The province is looking to "trim at the top," amalgamating 37 school divisions into one.
Releasing a much-anticipated report, the Department of Education is sharing the findings, including moving from dozens of separate school divisions to one: the Provincial Education Authority.
"It is no surprise to Manitobans that our system needed to change," Education Minister Cliff Cullen says in a press conference. "Our province spends some of its highest on education in Canada but sees out students achieve some of the lowest results."
They say the $40 million saved during the amalgamation will go into the classrooms and are looking to eliminate education property taxes, adding that there will be initial costs to the change.
Manitoba has some of the lowest results in math and literacy in the country.
"The time for excuses about still being mediocre are over," Cullen says.
The added funds are set to go directly to the "front lines" of schools.
Looking at the Our Children’s Success: MANITOBA’S FUTURE Report of the Commission on K to 12 Education, first set to be released one year ago, the province is planning to drastically reduce the amount of staff and elected officials in the school system. One governing body will be taking charge of all of Manitoba's schools, with the exception of French-language schools. Division Scolaire francomanitobaine (DSFM) will remain to highlight the education needs of francophones. In total, the report has 75 recommendations.
Changes will take place over the next five years. Cullen is hoping the infrastructure changes will be completed by July of 2022. He says they are bringing in experts to build a "roadmap" to help them make this change.
There will be no immediate change to teacher staffing or students' day-to-day. The province is not saying how many jobs will be lost, saying it is too early to know.
The province's 12 goals for unification are:
1. Strengthen curriculum implementation and classroom learning
2. Focus on higher achievement, engagement and pathways for the future for all students and close the achievement gap for Indigenous students.
3. Increase supports to teachers, staff and school leaders with improved professional learning, targeted recruitment and retention planning, and enhanced classroom supports.
4. Implement new provincial assessments (grades 3 or 4, 6 or 7, and 10), with school-level data, along with greater use of provincial report cards.
5. Engage parents and caregivers through local School Community Councils and a Provincial Advisory Council on Education, and students through a Student Advisory Council.
6. Unify 37 school boards into 15 regions within the new Provincial Education Authority and a separate Francophone division (DSFM).
7. Develop a new provincial funding model that is fair, transparent and sustainable.
8. Enhance mental health and well-being for students, teachers and school staff.

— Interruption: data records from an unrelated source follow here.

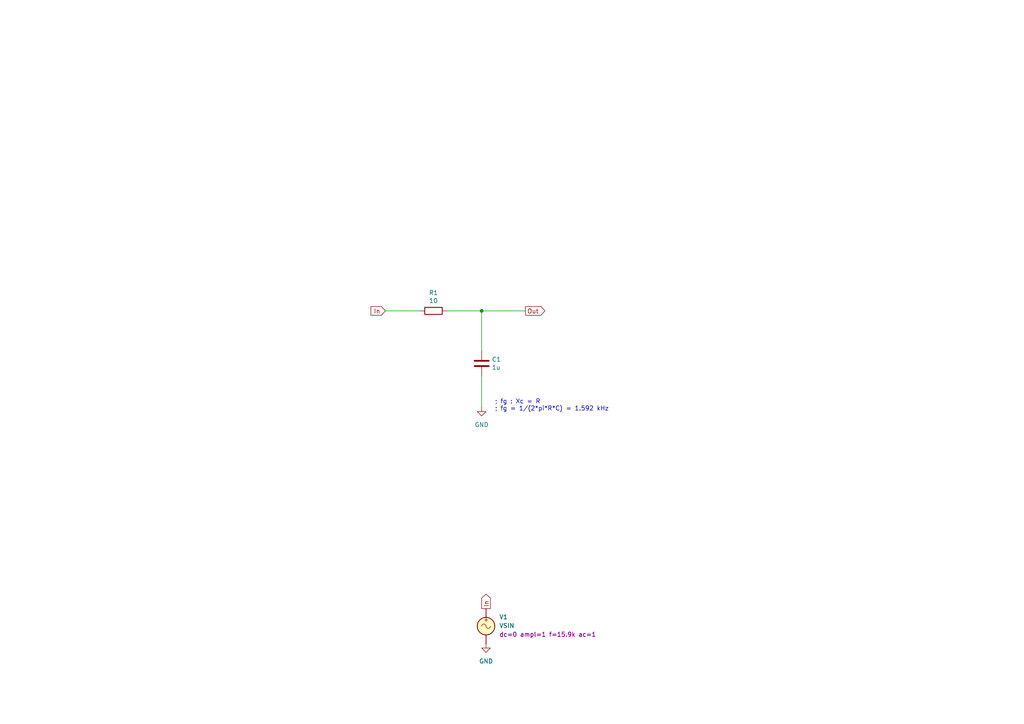
<source format=kicad_sch>
(kicad_sch
	(version 20250114)
	(generator "eeschema")
	(generator_version "9.0")
	(uuid "708c8a54-b27e-40d0-b92e-5fa1b9d56222")
	(paper "A4")
	(title_block
		(title "RC Lowpass")
		(date "2025-09-13")
		(company "GitHub/OJStuff")
	)
	
	(text "; fg : Xc = R\n; fg = 1/(2*pi*R*C) = 1.592 kHz"
		(exclude_from_sim no)
		(at 143.51 119.38 0)
		(effects
			(font
				(size 1.27 1.27)
			)
			(justify left bottom)
		)
		(uuid "e90d1fa1-0061-4e6c-9923-094b865c3339")
	)
	(junction
		(at 139.7 90.17)
		(diameter 0)
		(color 0 0 0 0)
		(uuid "33c54d7b-cce9-4ec9-990a-8fc93e914862")
	)
	(wire
		(pts
			(xy 139.7 90.17) (xy 139.7 101.6)
		)
		(stroke
			(width 0)
			(type default)
		)
		(uuid "21c08e51-bc71-4c94-8729-89c26a4cb5cd")
	)
	(wire
		(pts
			(xy 139.7 90.17) (xy 152.4 90.17)
		)
		(stroke
			(width 0)
			(type default)
		)
		(uuid "429e7e89-2539-4f62-baa8-78d899fe2b51")
	)
	(wire
		(pts
			(xy 111.76 90.17) (xy 121.92 90.17)
		)
		(stroke
			(width 0)
			(type default)
		)
		(uuid "4f16ec99-c009-426e-8479-370b582eabd6")
	)
	(wire
		(pts
			(xy 129.54 90.17) (xy 139.7 90.17)
		)
		(stroke
			(width 0)
			(type default)
		)
		(uuid "5f721c77-e645-429c-856c-8fa84e4c3eac")
	)
	(wire
		(pts
			(xy 139.7 109.22) (xy 139.7 118.11)
		)
		(stroke
			(width 0)
			(type default)
		)
		(uuid "810efc19-d805-493e-aa34-9d202add4e9f")
	)
	(global_label "In"
		(shape input)
		(at 111.76 90.17 180)
		(fields_autoplaced yes)
		(effects
			(font
				(size 1.27 1.27)
			)
			(justify right)
		)
		(uuid "2c4856f2-54af-400a-b289-53adb9c1acd2")
		(property "Intersheetrefs" "${INTERSHEET_REFS}"
			(at 107.5931 90.0906 0)
			(effects
				(font
					(size 1.27 1.27)
				)
				(justify right)
				(hide yes)
			)
		)
	)
	(global_label "In"
		(shape output)
		(at 140.97 176.53 90)
		(fields_autoplaced yes)
		(effects
			(font
				(size 1.27 1.27)
			)
			(justify left)
		)
		(uuid "37d3e160-b3a9-4a3e-9223-7091cdba16c2")
		(property "Intersheetrefs" "${INTERSHEET_REFS}"
			(at 140.97 171.791 90)
			(effects
				(font
					(size 1.27 1.27)
				)
				(justify left)
				(hide yes)
			)
		)
	)
	(global_label "Out"
		(shape output)
		(at 152.4 90.17 0)
		(fields_autoplaced yes)
		(effects
			(font
				(size 1.27 1.27)
			)
			(justify left)
		)
		(uuid "fdb558c1-628d-4aea-8bc5-17dae9b3881d")
		(property "Intersheetrefs" "${INTERSHEET_REFS}"
			(at 158.0183 90.0906 0)
			(effects
				(font
					(size 1.27 1.27)
				)
				(justify left)
				(hide yes)
			)
		)
	)
	(symbol
		(lib_id "power:GND")
		(at 140.97 186.69 0)
		(unit 1)
		(exclude_from_sim no)
		(in_bom yes)
		(on_board yes)
		(dnp no)
		(fields_autoplaced yes)
		(uuid "0428deff-7bd0-4400-ab7f-5cd5d088607c")
		(property "Reference" "#PWR02"
			(at 140.97 193.04 0)
			(effects
				(font
					(size 1.27 1.27)
				)
				(hide yes)
			)
		)
		(property "Value" "GND"
			(at 140.97 191.77 0)
			(effects
				(font
					(size 1.27 1.27)
				)
			)
		)
		(property "Footprint" ""
			(at 140.97 186.69 0)
			(effects
				(font
					(size 1.27 1.27)
				)
				(hide yes)
			)
		)
		(property "Datasheet" ""
			(at 140.97 186.69 0)
			(effects
				(font
					(size 1.27 1.27)
				)
				(hide yes)
			)
		)
		(property "Description" "Power symbol creates a global label with name \"GND\" , ground"
			(at 140.97 186.69 0)
			(effects
				(font
					(size 1.27 1.27)
				)
				(hide yes)
			)
		)
		(pin "1"
			(uuid "8fe1c27a-814a-4f36-8307-4eb8058e4644")
		)
		(instances
			(project "RC-Lowpass-(.ac)"
				(path "/708c8a54-b27e-40d0-b92e-5fa1b9d56222"
					(reference "#PWR02")
					(unit 1)
				)
			)
		)
	)
	(symbol
		(lib_id "power:GND")
		(at 139.7 118.11 0)
		(unit 1)
		(exclude_from_sim no)
		(in_bom yes)
		(on_board yes)
		(dnp no)
		(fields_autoplaced yes)
		(uuid "1f7f3f9d-3496-4c19-82e5-f5f303ecac31")
		(property "Reference" "#PWR01"
			(at 139.7 124.46 0)
			(effects
				(font
					(size 1.27 1.27)
				)
				(hide yes)
			)
		)
		(property "Value" "GND"
			(at 139.7 123.19 0)
			(effects
				(font
					(size 1.27 1.27)
				)
			)
		)
		(property "Footprint" ""
			(at 139.7 118.11 0)
			(effects
				(font
					(size 1.27 1.27)
				)
				(hide yes)
			)
		)
		(property "Datasheet" ""
			(at 139.7 118.11 0)
			(effects
				(font
					(size 1.27 1.27)
				)
				(hide yes)
			)
		)
		(property "Description" "Power symbol creates a global label with name \"GND\" , ground"
			(at 139.7 118.11 0)
			(effects
				(font
					(size 1.27 1.27)
				)
				(hide yes)
			)
		)
		(pin "1"
			(uuid "f29a2038-eab1-4a95-9a4c-93e927d9663b")
		)
		(instances
			(project "RC-Lowpass-(.ac)"
				(path "/708c8a54-b27e-40d0-b92e-5fa1b9d56222"
					(reference "#PWR01")
					(unit 1)
				)
			)
		)
	)
	(symbol
		(lib_id "Device:R")
		(at 125.73 90.17 270)
		(unit 1)
		(exclude_from_sim no)
		(in_bom yes)
		(on_board yes)
		(dnp no)
		(uuid "71dda624-e4e3-4cc6-a03b-b99a17be9a82")
		(property "Reference" "R1"
			(at 125.73 84.9122 90)
			(effects
				(font
					(size 1.27 1.27)
				)
			)
		)
		(property "Value" "10"
			(at 125.73 87.2236 90)
			(effects
				(font
					(size 1.27 1.27)
				)
			)
		)
		(property "Footprint" ""
			(at 125.73 88.392 90)
			(effects
				(font
					(size 1.27 1.27)
				)
				(hide yes)
			)
		)
		(property "Datasheet" "~"
			(at 125.73 90.17 0)
			(effects
				(font
					(size 1.27 1.27)
				)
				(hide yes)
			)
		)
		(property "Description" ""
			(at 125.73 90.17 0)
			(effects
				(font
					(size 1.27 1.27)
				)
				(hide yes)
			)
		)
		(pin "1"
			(uuid "925c07a1-940e-4ad5-a272-10e3ead0bdda")
		)
		(pin "2"
			(uuid "56d23d1c-d60f-40f9-84cd-d2a9cd27e502")
		)
		(instances
			(project "RC-Lowpass-(.ac)"
				(path "/708c8a54-b27e-40d0-b92e-5fa1b9d56222"
					(reference "R1")
					(unit 1)
				)
			)
		)
	)
	(symbol
		(lib_name "VSIN_1")
		(lib_id "Simulation_SPICE:VSIN")
		(at 140.97 181.61 0)
		(unit 1)
		(exclude_from_sim no)
		(in_bom yes)
		(on_board yes)
		(dnp no)
		(fields_autoplaced yes)
		(uuid "8cb41e9d-897f-4d08-b6b5-a10e0b02b920")
		(property "Reference" "V1"
			(at 144.78 178.9401 0)
			(effects
				(font
					(size 1.27 1.27)
				)
				(justify left)
			)
		)
		(property "Value" "VSIN"
			(at 144.78 181.4801 0)
			(effects
				(font
					(size 1.27 1.27)
				)
				(justify left)
			)
		)
		(property "Footprint" ""
			(at 140.97 181.61 0)
			(effects
				(font
					(size 1.27 1.27)
				)
				(hide yes)
			)
		)
		(property "Datasheet" "https://ngspice.sourceforge.io/docs/ngspice-html-manual/manual.xhtml#sec_Independent_Sources_for"
			(at 140.97 181.61 0)
			(effects
				(font
					(size 1.27 1.27)
				)
				(hide yes)
			)
		)
		(property "Description" "Voltage source, sinusoidal"
			(at 140.97 181.61 0)
			(effects
				(font
					(size 1.27 1.27)
				)
				(hide yes)
			)
		)
		(property "Sim.Pins" "1=+ 2=-"
			(at 140.97 181.61 0)
			(effects
				(font
					(size 1.27 1.27)
				)
				(hide yes)
			)
		)
		(property "Sim.Params" "dc=0 ampl=1 f=15.9k ac=1"
			(at 144.78 184.0201 0)
			(effects
				(font
					(size 1.27 1.27)
				)
				(justify left)
			)
		)
		(property "Sim.Type" "SIN"
			(at 140.97 181.61 0)
			(effects
				(font
					(size 1.27 1.27)
				)
				(hide yes)
			)
		)
		(property "Sim.Device" "V"
			(at 140.97 181.61 0)
			(effects
				(font
					(size 1.27 1.27)
				)
				(justify left)
				(hide yes)
			)
		)
		(pin "1"
			(uuid "842e30e7-3f27-4bf0-b80f-a00bc268c219")
		)
		(pin "2"
			(uuid "2665171c-1539-432c-9d0b-ba106e2a7883")
		)
		(instances
			(project "RC-Lowpass-(.ac)"
				(path "/708c8a54-b27e-40d0-b92e-5fa1b9d56222"
					(reference "V1")
					(unit 1)
				)
			)
		)
	)
	(symbol
		(lib_id "Device:C")
		(at 139.7 105.41 0)
		(unit 1)
		(exclude_from_sim no)
		(in_bom yes)
		(on_board yes)
		(dnp no)
		(uuid "f96c22a7-0eed-484e-b76c-feb6e7827fd4")
		(property "Reference" "C1"
			(at 142.621 104.2416 0)
			(effects
				(font
					(size 1.27 1.27)
				)
				(justify left)
			)
		)
		(property "Value" "1u"
			(at 142.621 106.553 0)
			(effects
				(font
					(size 1.27 1.27)
				)
				(justify left)
			)
		)
		(property "Footprint" ""
			(at 140.6652 109.22 0)
			(effects
				(font
					(size 1.27 1.27)
				)
				(hide yes)
			)
		)
		(property "Datasheet" "~"
			(at 139.7 105.41 0)
			(effects
				(font
					(size 1.27 1.27)
				)
				(hide yes)
			)
		)
		(property "Description" ""
			(at 139.7 105.41 0)
			(effects
				(font
					(size 1.27 1.27)
				)
				(hide yes)
			)
		)
		(pin "1"
			(uuid "cfac2d60-27f0-48b2-b52f-22f2b4faacb0")
		)
		(pin "2"
			(uuid "e05f1394-c9aa-4dd1-87f9-4b85db926ab9")
		)
		(instances
			(project "RC-Lowpass-(.ac)"
				(path "/708c8a54-b27e-40d0-b92e-5fa1b9d56222"
					(reference "C1")
					(unit 1)
				)
			)
		)
	)
	(sheet_instances
		(path "/"
			(page "1")
		)
	)
	(embedded_fonts no)
)

</source>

9. Ensure timely assessment, learning supports and clinical services for students with special learning needs and newcomer students.
10. Enhance access to and supports for STEAM (science technology, engineering, arts and math), workforce training and apprenticeship programs.
11. Prioritize French and French Immersion education through improved curricula and increased programming options.
12. Enhance access to high-quality remote learning including a provincial online high school and continued learning at home supports for kindergarten to Grade 8.
These goals all fall from the province's Better Education Starts Today (BEST) strategy, a mixture of the finding of a commissioned report on education in Kindergarten to Grade 12 and learnings from the COVID-19 pandemic.
Mental health and well-being in schools will include suicide prevention and addiction educations. The Department of Education will work with the Minister of Mental Health, Wellness and Recovery.
The amalgamation will not affect schools offering religious exercises, following the usual regulations.
Instead of the 30 trustees from school divisions, a representative from 15 each of the new community school councils will represent the region on a province-wide school board. These representatives can involve themselves in activities such as school construction, assessing the educational programming, and encouraging parent involvement. A parent engagement officer will be an intermediary between parents and the school.
Parents can take the online survey to give feedback.